**Dataset entries:**
- - - -

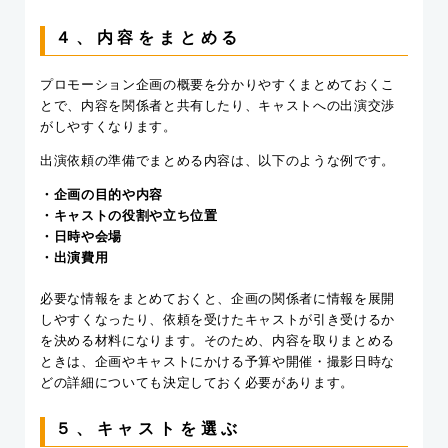
４、内容をまとめる
プロモーション企画の概要を分かりやすくまとめておくこ
とで、内容を関係者と共有したり、キャストへの出演交渉
がしやすくなります。
出演依頼の準備でまとめる内容は、以下のような例です。
・企画の目的や内容
・キャストの役割や立ち位置
・日時や会場
・出演費用
必要な情報をまとめておくと、企画の関係者に情報を展開
しやすくなったり、依頼を受けたキャストが引き受けるか
を決める材料になります。そのため、内容を取りまとめる
ときは、企画やキャストにかける予算や開催・撮影日時な
どの詳細についても決定しておく必要があります。
５、キャストを選ぶ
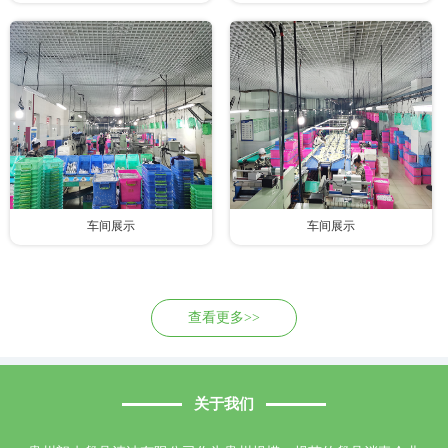
车间展示
车间展示
查看更多>>
关于我们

- - - -

Repeat exactly the lines in the entries from the one containing "とで、内容を関係者と共有したり、キャストへの出演交渉" to the final line, inclusive, and nothing beyond them; skip pictures.

**Answer below:**
とで、内容を関係者と共有したり、キャストへの出演交渉
がしやすくなります。
出演依頼の準備でまとめる内容は、以下のような例です。
・企画の目的や内容
・キャストの役割や立ち位置
・日時や会場
・出演費用
必要な情報をまとめておくと、企画の関係者に情報を展開
しやすくなったり、依頼を受けたキャストが引き受けるか
を決める材料になります。そのため、内容を取りまとめる
ときは、企画やキャストにかける予算や開催・撮影日時な
どの詳細についても決定しておく必要があります。
５、キャストを選ぶ
车间展示
车间展示
查看更多>>
关于我们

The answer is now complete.